- [Task material]

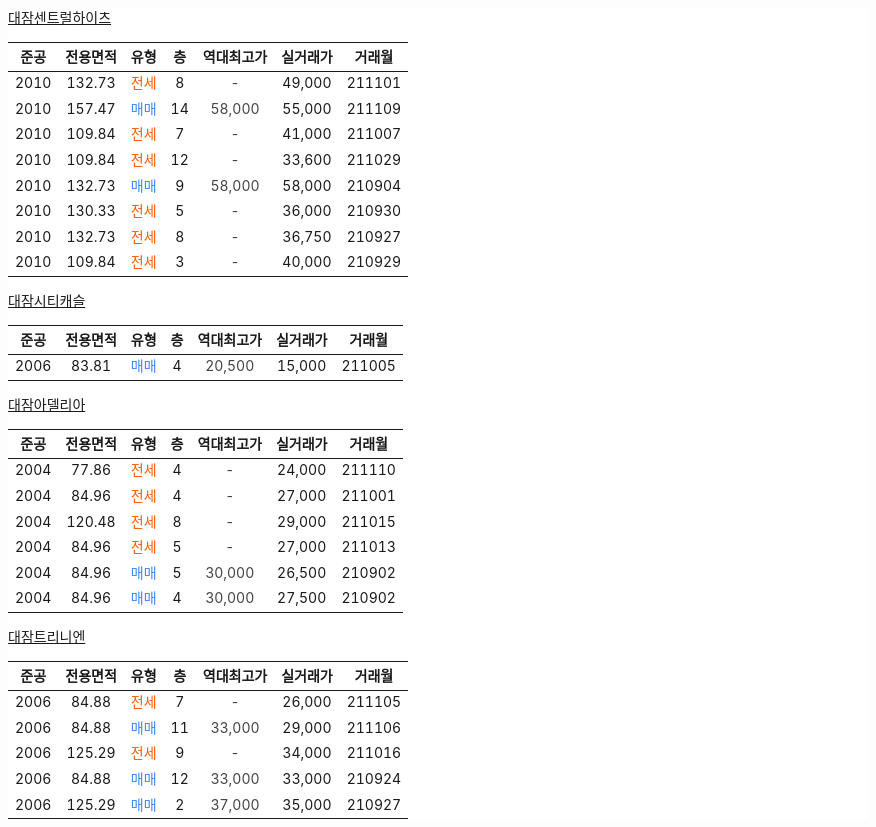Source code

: [대잠센트럴하이츠](https://search.naver.com/search.naver?query=%EA%B2%BD%EC%83%81%EB%B6%81%EB%8F%84+%ED%8F%AC%ED%95%AD%EC%8B%9C+%EB%82%A8%EA%B5%AC+%EB%8C%80%EC%9E%A0%EB%8F%99+%EB%8C%80%EC%9E%A0%EC%84%BC%ED%8A%B8%EB%9F%B4%ED%95%98%EC%9D%B4%EC%B8%A0)

|준공|전용면적|유형|층|역대최고가|실거래가|거래월|
|:---:|:---:|:---:|:---:|:---:|:---:|:---:|
|2010|132.73|<span style="color:#ff5a00">전세</span>|8|<span style="color:#444444">-</span>|49,000|211101|
|2010|157.47|<span style="color:#4285f3">매매</span>|14|<span style="color:#444444">58,000</span>|55,000|211109|
|2010|109.84|<span style="color:#ff5a00">전세</span>|7|<span style="color:#444444">-</span>|41,000|211007|
|2010|109.84|<span style="color:#ff5a00">전세</span>|12|<span style="color:#444444">-</span>|33,600|211029|
|2010|132.73|<span style="color:#4285f3">매매</span>|9|<span style="color:#444444">58,000</span>|58,000|210904|
|2010|130.33|<span style="color:#ff5a00">전세</span>|5|<span style="color:#444444">-</span>|36,000|210930|
|2010|132.73|<span style="color:#ff5a00">전세</span>|8|<span style="color:#444444">-</span>|36,750|210927|
|2010|109.84|<span style="color:#ff5a00">전세</span>|3|<span style="color:#444444">-</span>|40,000|210929|

[대잠시티캐슬](https://search.naver.com/search.naver?query=%EA%B2%BD%EC%83%81%EB%B6%81%EB%8F%84+%ED%8F%AC%ED%95%AD%EC%8B%9C+%EB%82%A8%EA%B5%AC+%EB%8C%80%EC%9E%A0%EB%8F%99+%EB%8C%80%EC%9E%A0%EC%8B%9C%ED%8B%B0%EC%BA%90%EC%8A%AC)

|준공|전용면적|유형|층|역대최고가|실거래가|거래월|
|:---:|:---:|:---:|:---:|:---:|:---:|:---:|
|2006|83.81|<span style="color:#4285f3">매매</span>|4|<span style="color:#444444">20,500</span>|15,000|211005|

[대잠아델리아](https://search.naver.com/search.naver?query=%EA%B2%BD%EC%83%81%EB%B6%81%EB%8F%84+%ED%8F%AC%ED%95%AD%EC%8B%9C+%EB%82%A8%EA%B5%AC+%EB%8C%80%EC%9E%A0%EB%8F%99+%EB%8C%80%EC%9E%A0%EC%95%84%EB%8D%B8%EB%A6%AC%EC%95%84)

|준공|전용면적|유형|층|역대최고가|실거래가|거래월|
|:---:|:---:|:---:|:---:|:---:|:---:|:---:|
|2004|77.86|<span style="color:#ff5a00">전세</span>|4|<span style="color:#444444">-</span>|24,000|211110|
|2004|84.96|<span style="color:#ff5a00">전세</span>|4|<span style="color:#444444">-</span>|27,000|211001|
|2004|120.48|<span style="color:#ff5a00">전세</span>|8|<span style="color:#444444">-</span>|29,000|211015|
|2004|84.96|<span style="color:#ff5a00">전세</span>|5|<span style="color:#444444">-</span>|27,000|211013|
|2004|84.96|<span style="color:#4285f3">매매</span>|5|<span style="color:#444444">30,000</span>|26,500|210902|
|2004|84.96|<span style="color:#4285f3">매매</span>|4|<span style="color:#444444">30,000</span>|27,500|210902|

[대잠트리니엔](https://search.naver.com/search.naver?query=%EA%B2%BD%EC%83%81%EB%B6%81%EB%8F%84+%ED%8F%AC%ED%95%AD%EC%8B%9C+%EB%82%A8%EA%B5%AC+%EB%8C%80%EC%9E%A0%EB%8F%99+%EB%8C%80%EC%9E%A0%ED%8A%B8%EB%A6%AC%EB%8B%88%EC%97%94)

|준공|전용면적|유형|층|역대최고가|실거래가|거래월|
|:---:|:---:|:---:|:---:|:---:|:---:|:---:|
|2006|84.88|<span style="color:#ff5a00">전세</span>|7|<span style="color:#444444">-</span>|26,000|211105|
|2006|84.88|<span style="color:#4285f3">매매</span>|11|<span style="color:#444444">33,000</span>|29,000|211106|
|2006|125.29|<span style="color:#ff5a00">전세</span>|9|<span style="color:#444444">-</span>|34,000|211016|
|2006|84.88|<span style="color:#4285f3">매매</span>|12|<span style="color:#444444">33,000</span>|33,000|210924|
|2006|125.29|<span style="color:#4285f3">매매</span>|2|<span style="color:#444444">37,000</span>|35,000|210927|
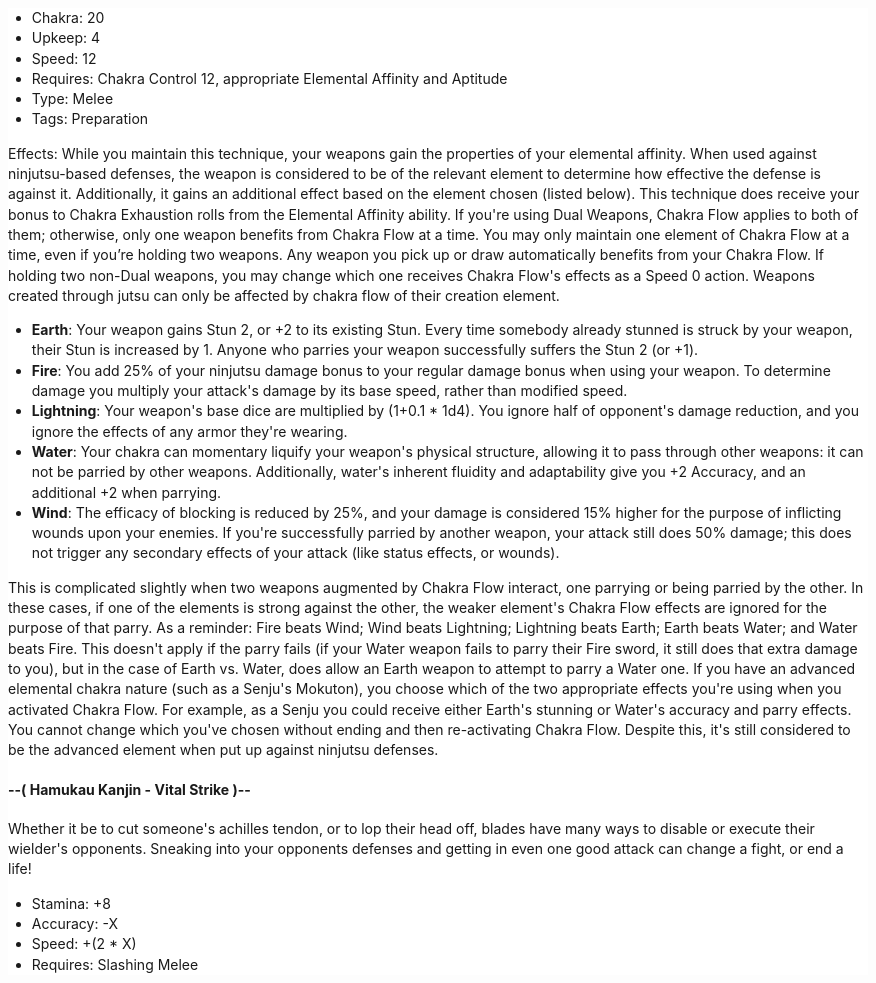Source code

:  - Chakra: 20
 - Upkeep: 4
 - Speed: 12
 - Requires: Chakra Control 12, appropriate Elemental Affinity and Aptitude
 - Type: Melee
 - Tags: Preparation

Effects: While you maintain this technique, your weapons gain the properties of your elemental affinity. When used against ninjutsu-based defenses, the weapon is considered to be of the relevant element to determine how effective the defense is against it. Additionally, it gains an additional effect based on the element chosen (listed below). This technique does receive your bonus to Chakra Exhaustion rolls from the Elemental Affinity ability. If you're using Dual Weapons, Chakra Flow applies to both of them; otherwise, only one weapon benefits from Chakra Flow at a time. You may only maintain one element of Chakra Flow at a time, even if you’re holding two weapons. Any weapon you pick up or draw automatically benefits from your Chakra Flow. If holding two non-Dual weapons, you may change which one receives Chakra Flow's effects as a Speed 0 action. Weapons created through jutsu can only be affected by chakra flow of their creation element.

 - **Earth**: Your weapon gains Stun 2, or +2 to its existing Stun. Every time somebody already stunned is struck by your weapon, their Stun is increased by 1. Anyone who parries your weapon successfully suffers the Stun 2 (or +1).
 - **Fire**: You add 25% of your ninjutsu damage bonus to your regular damage bonus when using your weapon. To determine damage you multiply your attack's damage by its base speed, rather than modified speed.
 - **Lightning**: Your weapon's base dice are multiplied by (1+0.1 * 1d4).  You ignore half of opponent's damage reduction, and you ignore the effects of any armor they're wearing.
 - **Water**: Your chakra can momentary liquify your weapon's physical structure, allowing it to pass through other weapons: it can not be parried by other weapons. Additionally, water's inherent fluidity and adaptability give you +2 Accuracy, and an additional +2 when parrying.
 - **Wind**: The efficacy of blocking is reduced by 25%, and your damage is considered 15% higher for the purpose of inflicting wounds upon your enemies. If you're successfully parried by another weapon, your attack still does 50% damage; this does not trigger any secondary effects of your attack (like status effects, or wounds).

This is complicated slightly when two weapons augmented by Chakra Flow interact, one parrying or being parried by the other. In these cases, if one of the elements is strong against the other, the weaker element's Chakra Flow effects are ignored for the purpose of that parry. As a reminder: Fire beats Wind; Wind beats Lightning; Lightning beats Earth; Earth beats Water; and Water beats Fire. This doesn't apply if the parry fails (if your Water weapon fails to parry their Fire sword, it still does that extra damage to you), but in the case of Earth vs. Water, does allow an Earth weapon to attempt to parry a Water one. If you have an advanced elemental chakra nature (such as a Senju's Mokuton), you choose which of the two appropriate effects you're using when you activated Chakra Flow. For example, as a Senju you could receive either Earth's stunning or Water's accuracy and parry effects. You cannot change which you've chosen without ending and then re-activating Chakra Flow. Despite this, it's still considered to be the advanced element when put up against ninjutsu defenses.

#### --( Hamukau Kanjin - Vital Strike )--
Whether it be to cut someone's achilles tendon, or to lop their head off, blades have many ways to disable or execute their wielder's opponents. Sneaking into your opponents defenses and getting in even one good attack can change a fight, or end a life!

 - Stamina: +8
 - Accuracy: -X
 - Speed: +(2 * X)
 - Requires: Slashing Melee
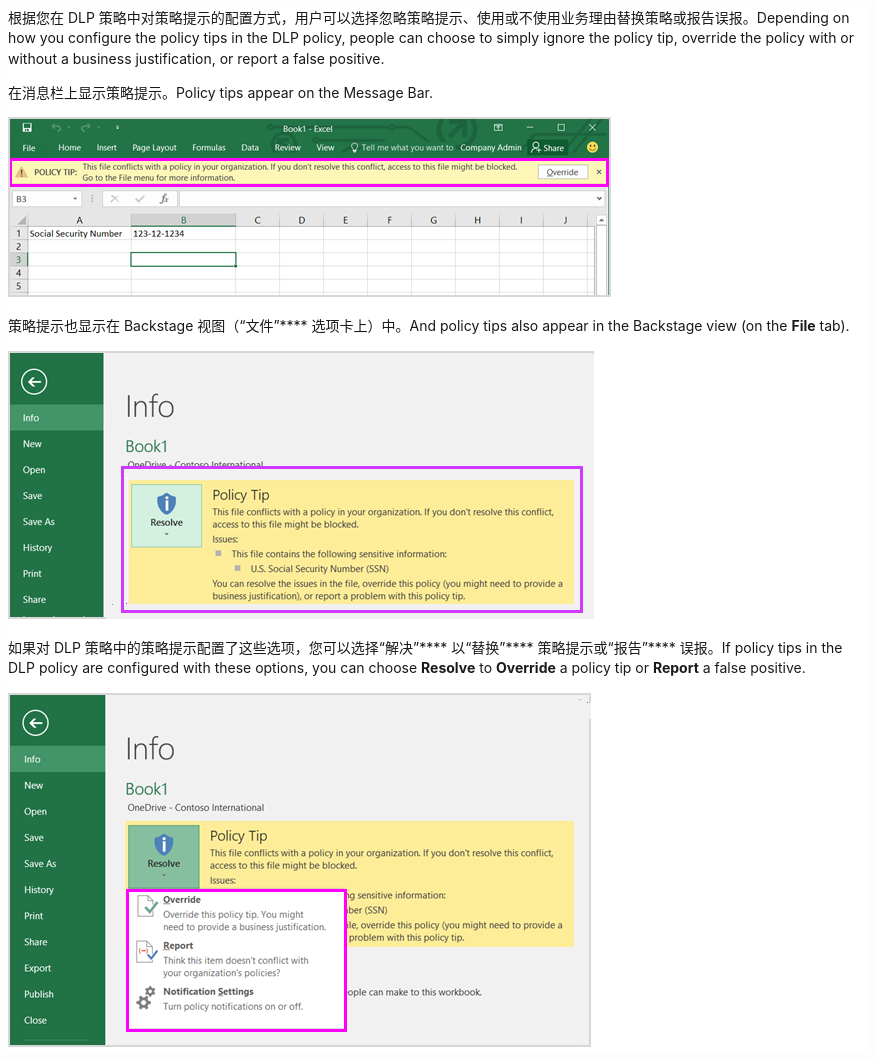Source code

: <span data-ttu-id="a9a1e-281">根据您在 DLP 策略中对策略提示的配置方式，用户可以选择忽略策略提示、使用或不使用业务理由替换策略或报告误报。</span><span class="sxs-lookup"><span data-stu-id="a9a1e-281">Depending on how you configure the policy tips in the DLP policy, people can choose to simply ignore the policy tip, override the policy with or without a business justification, or report a false positive.</span></span>
  
<span data-ttu-id="a9a1e-282">在消息栏上显示策略提示。</span><span class="sxs-lookup"><span data-stu-id="a9a1e-282">Policy tips appear on the Message Bar.</span></span>
  
![消息栏在 Excel 2016 中显示策略提示](media/7002ff54-1656-4a6c-993f-37427d6508c8.png)
  
<span data-ttu-id="a9a1e-284">策略提示也显示在 Backstage 视图（“文件”\*\*\*\* 选项卡上）中。</span><span class="sxs-lookup"><span data-stu-id="a9a1e-284">And policy tips also appear in the Backstage view (on the **File** tab).</span></span> 
  
![Backstage 在 Excel 2016 中显示策略提示](media/44c561f6-8f3f-4878-b1b0-b7543f8a4120.png)
  
<span data-ttu-id="a9a1e-286">如果对 DLP 策略中的策略提示配置了这些选项，您可以选择“解决”\*\*\*\* 以“替换”\*\*\*\* 策略提示或“报告”\*\*\*\* 误报。</span><span class="sxs-lookup"><span data-stu-id="a9a1e-286">If policy tips in the DLP policy are configured with these options, you can choose **Resolve** to **Override** a policy tip or **Report** a false positive.</span></span> 
  
![Excel 2016 Backstage 中的策略提示选项](media/5b3857ba-907e-456e-ae43-888b594c049c.png)
  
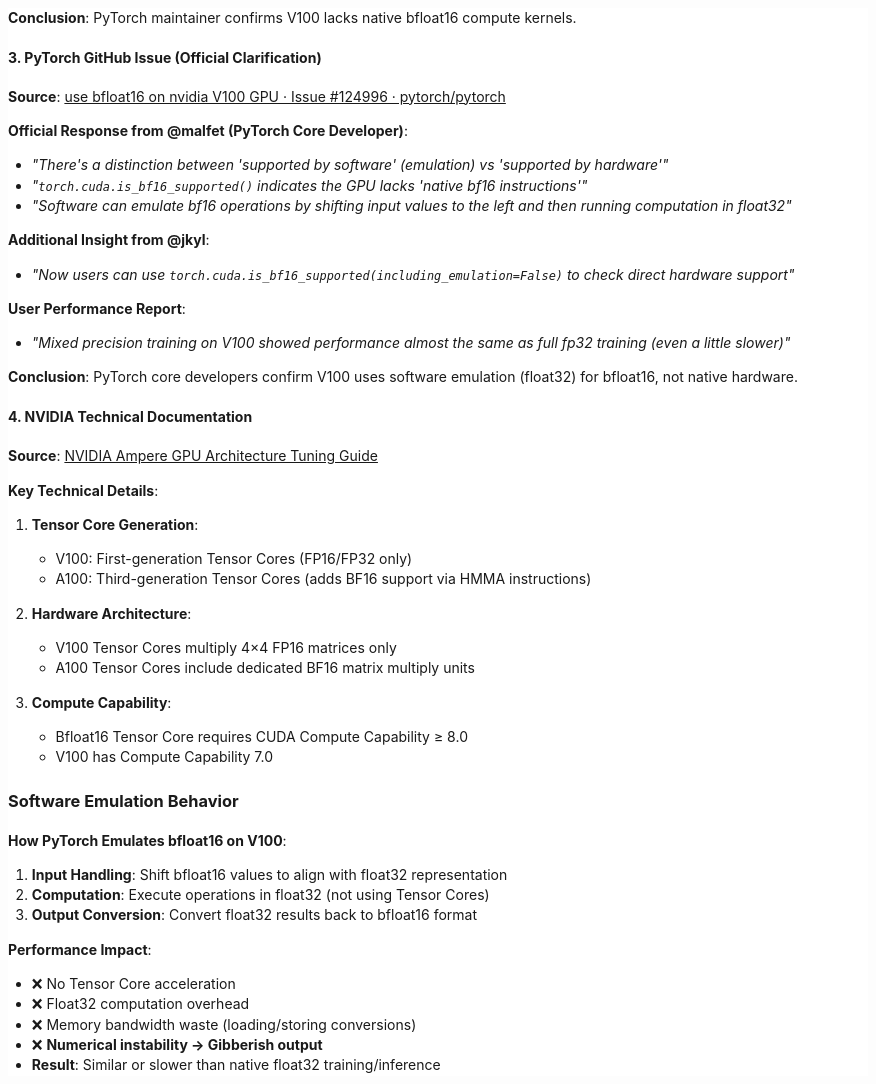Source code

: **Conclusion**: PyTorch maintainer confirms V100 lacks native bfloat16 compute kernels.

#### 3. PyTorch GitHub Issue (Official Clarification)

**Source**: [use bfloat16 on nvidia V100 GPU · Issue #124996 · pytorch/pytorch](https://github.com/pytorch/pytorch/issues/124996)

**Official Response from @malfet (PyTorch Core Developer)**:
- *"There's a distinction between 'supported by software' (emulation) vs 'supported by hardware'"*
- *"`torch.cuda.is_bf16_supported()` indicates the GPU lacks 'native bf16 instructions'"*
- *"Software can emulate bf16 operations by shifting input values to the left and then running computation in float32"*

**Additional Insight from @jkyl**:
- *"Now users can use `torch.cuda.is_bf16_supported(including_emulation=False)` to check direct hardware support"*

**User Performance Report**:
- *"Mixed precision training on V100 showed performance almost the same as full fp32 training (even a little slower)"*

**Conclusion**: PyTorch core developers confirm V100 uses software emulation (float32) for bfloat16, not native hardware.

#### 4. NVIDIA Technical Documentation

**Source**: [NVIDIA Ampere GPU Architecture Tuning Guide](https://docs.nvidia.com/cuda/ampere-tuning-guide/)

**Key Technical Details**:
1. **Tensor Core Generation**:
   - V100: First-generation Tensor Cores (FP16/FP32 only)
   - A100: Third-generation Tensor Cores (adds BF16 support via HMMA instructions)

2. **Hardware Architecture**:
   - V100 Tensor Cores multiply 4×4 FP16 matrices only
   - A100 Tensor Cores include dedicated BF16 matrix multiply units

3. **Compute Capability**:
   - Bfloat16 Tensor Core requires CUDA Compute Capability ≥ 8.0
   - V100 has Compute Capability 7.0

### Software Emulation Behavior

**How PyTorch Emulates bfloat16 on V100**:

1. **Input Handling**: Shift bfloat16 values to align with float32 representation
2. **Computation**: Execute operations in float32 (not using Tensor Cores)
3. **Output Conversion**: Convert float32 results back to bfloat16 format

**Performance Impact**:
- ❌ No Tensor Core acceleration
- ❌ Float32 computation overhead
- ❌ Memory bandwidth waste (loading/storing conversions)
- ❌ **Numerical instability → Gibberish output**
- **Result**: Similar or slower than native float32 training/inference
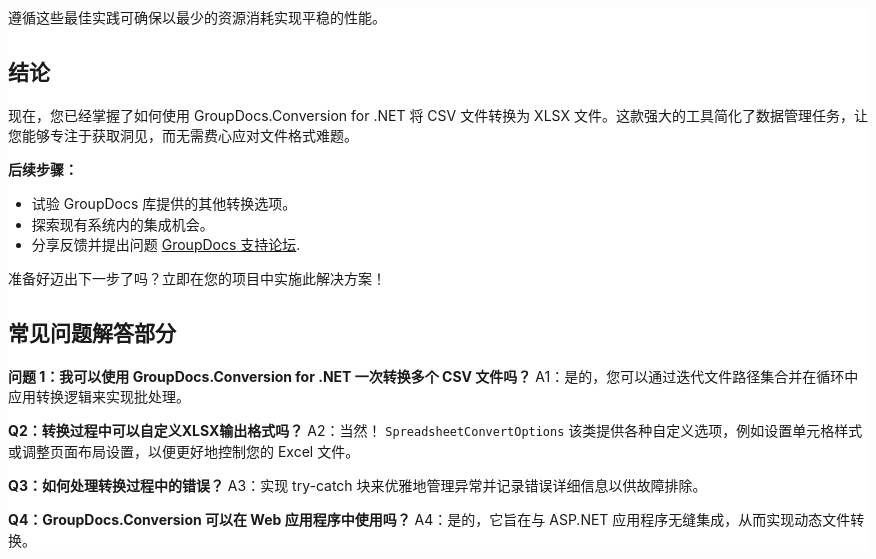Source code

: 遵循这些最佳实践可确保以最少的资源消耗实现平稳的性能。

## 结论

现在，您已经掌握了如何使用 GroupDocs.Conversion for .NET 将 CSV 文件转换为 XLSX 文件。这款强大的工具简化了数据管理任务，让您能够专注于获取洞见，而无需费心应对文件格式难题。

**后续步骤：**
- 试验 GroupDocs 库提供的其他转换选项。
- 探索现有系统内的集成机会。
- 分享反馈并提出问题 [GroupDocs 支持论坛](https://forum。groupdocs.com/c/conversion/10).

准备好迈出下一步了吗？立即在您的项目中实施此解决方案！

## 常见问题解答部分

**问题 1：我可以使用 GroupDocs.Conversion for .NET 一次转换多个 CSV 文件吗？**
A1：是的，您可以通过迭代文件路径集合并在循环中应用转换逻辑来实现批处理。

**Q2：转换过程中可以自定义XLSX输出格式吗？**
A2：当然！ `SpreadsheetConvertOptions` 该类提供各种自定义选项，例如设置单元格样式或调整页面布局设置，以便更好地控制您的 Excel 文件。

**Q3：如何处理转换过程中的错误？**
A3：实现 try-catch 块来优雅地管理异常并记录错误详细信息以供故障排除。

**Q4：GroupDocs.Conversion 可以在 Web 应用程序中使用吗？**
A4：是的，它旨在与 ASP.NET 应用程序无缝集成，从而实现动态文件转换。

- [Problem details] Return the stretch of data that begins with the line showing "[대잠트리니엔](https" and goes on through the line showing "- Tags: Preparation", exactly, with pictures removed.

- [Finished task]
[대잠트리니엔](https://search.naver.com/search.naver?query=%EA%B2%BD%EC%83%81%EB%B6%81%EB%8F%84+%ED%8F%AC%ED%95%AD%EC%8B%9C+%EB%82%A8%EA%B5%AC+%EB%8C%80%EC%9E%A0%EB%8F%99+%EB%8C%80%EC%9E%A0%ED%8A%B8%EB%A6%AC%EB%8B%88%EC%97%94)

|준공|전용면적|유형|층|역대최고가|실거래가|거래월|
|:---:|:---:|:---:|:---:|:---:|:---:|:---:|
|2006|84.88|<span style="color:#ff5a00">전세</span>|7|<span style="color:#444444">-</span>|26,000|211105|
|2006|84.88|<span style="color:#4285f3">매매</span>|11|<span style="color:#444444">33,000</span>|29,000|211106|
|2006|125.29|<span style="color:#ff5a00">전세</span>|9|<span style="color:#444444">-</span>|34,000|211016|
|2006|84.88|<span style="color:#4285f3">매매</span>|12|<span style="color:#444444">33,000</span>|33,000|210924|
|2006|125.29|<span style="color:#4285f3">매매</span>|2|<span style="color:#444444">37,000</span>|35,000|210927|
Source code

:  - Chakra: 20
 - Upkeep: 4
 - Speed: 12
 - Requires: Chakra Control 12, appropriate Elemental Affinity and Aptitude
 - Type: Melee
 - Tags: Preparation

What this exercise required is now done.